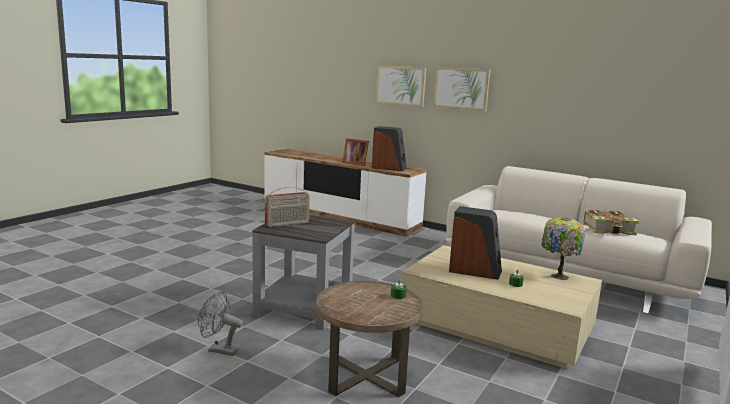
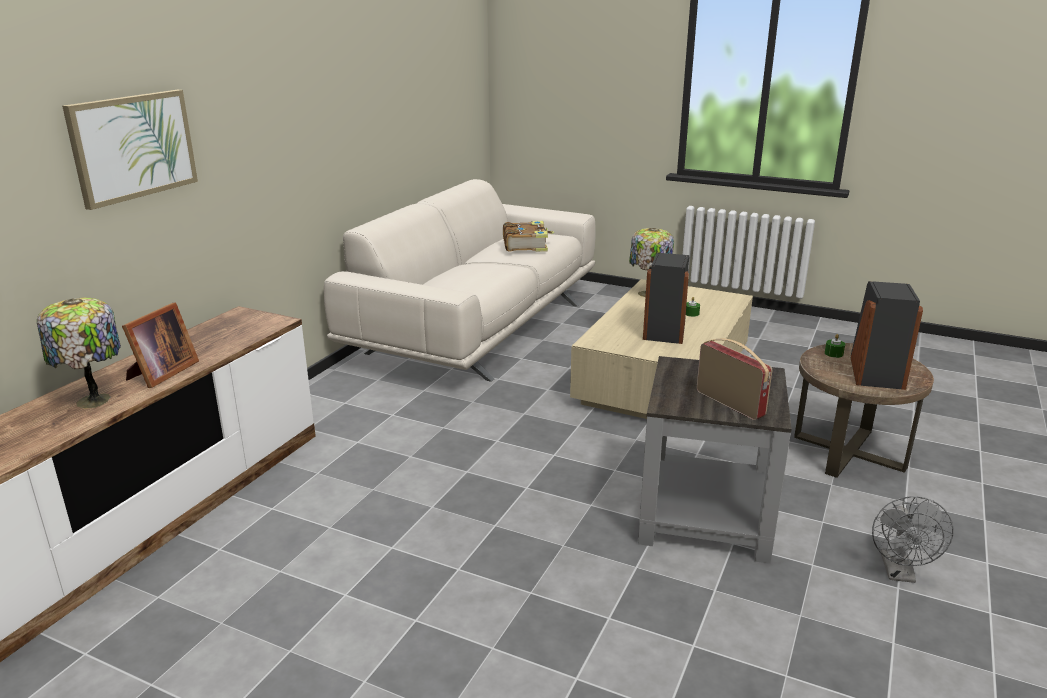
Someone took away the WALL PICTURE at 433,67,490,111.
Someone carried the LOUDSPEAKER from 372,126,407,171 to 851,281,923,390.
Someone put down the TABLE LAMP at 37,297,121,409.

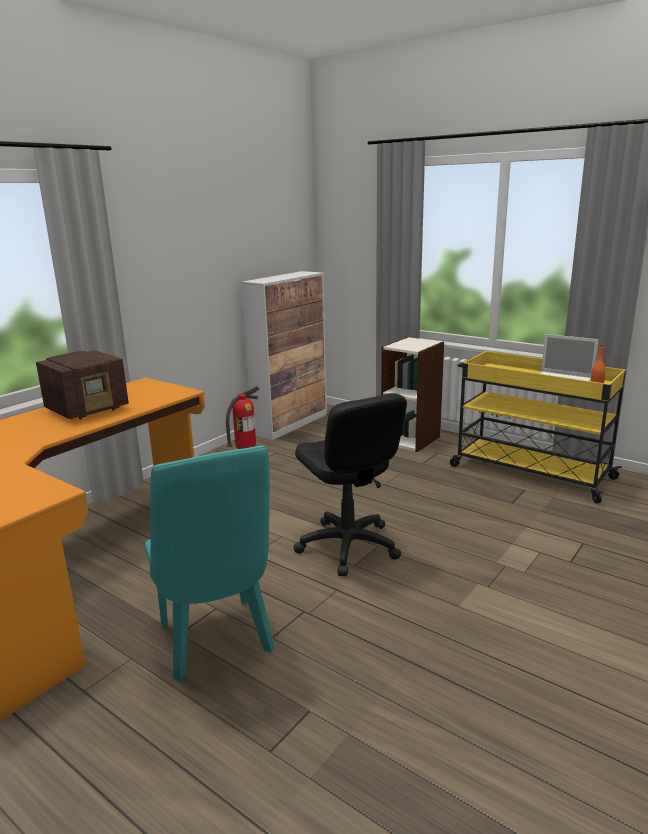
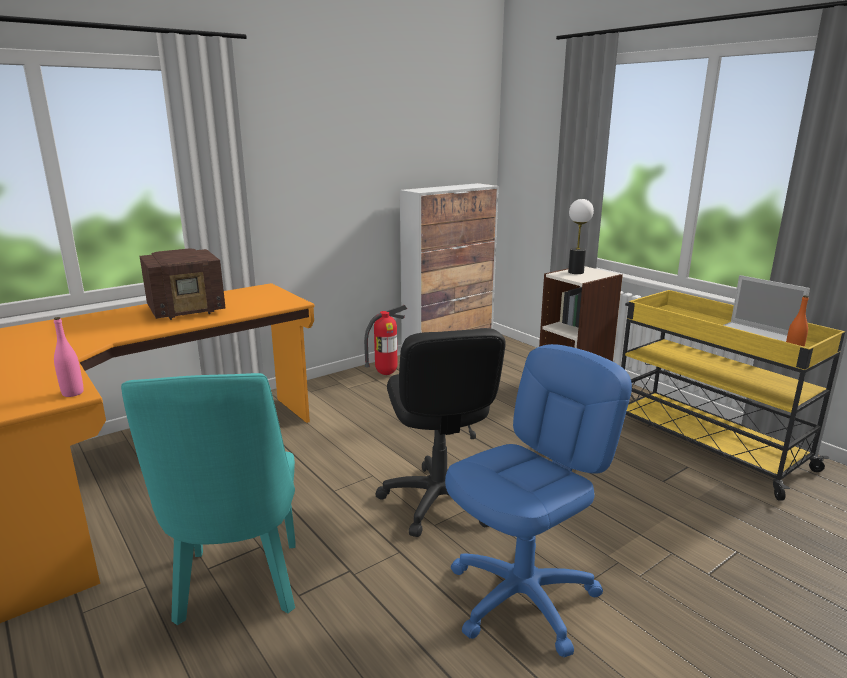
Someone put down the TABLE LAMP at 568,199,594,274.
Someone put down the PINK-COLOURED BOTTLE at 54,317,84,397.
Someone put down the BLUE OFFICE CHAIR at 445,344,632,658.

☆ ☆ ☆ ☆ ☆ ☆ ☆

YOUR INSTRUCTIONS
Could you copy out every line in the material above that contains the string "down"?

WRITTEN ANSWER
Someone put down the TABLE LAMP at 37,297,121,409.
Someone put down the TABLE LAMP at 568,199,594,274.
Someone put down the PINK-COLOURED BOTTLE at 54,317,84,397.
Someone put down the BLUE OFFICE CHAIR at 445,344,632,658.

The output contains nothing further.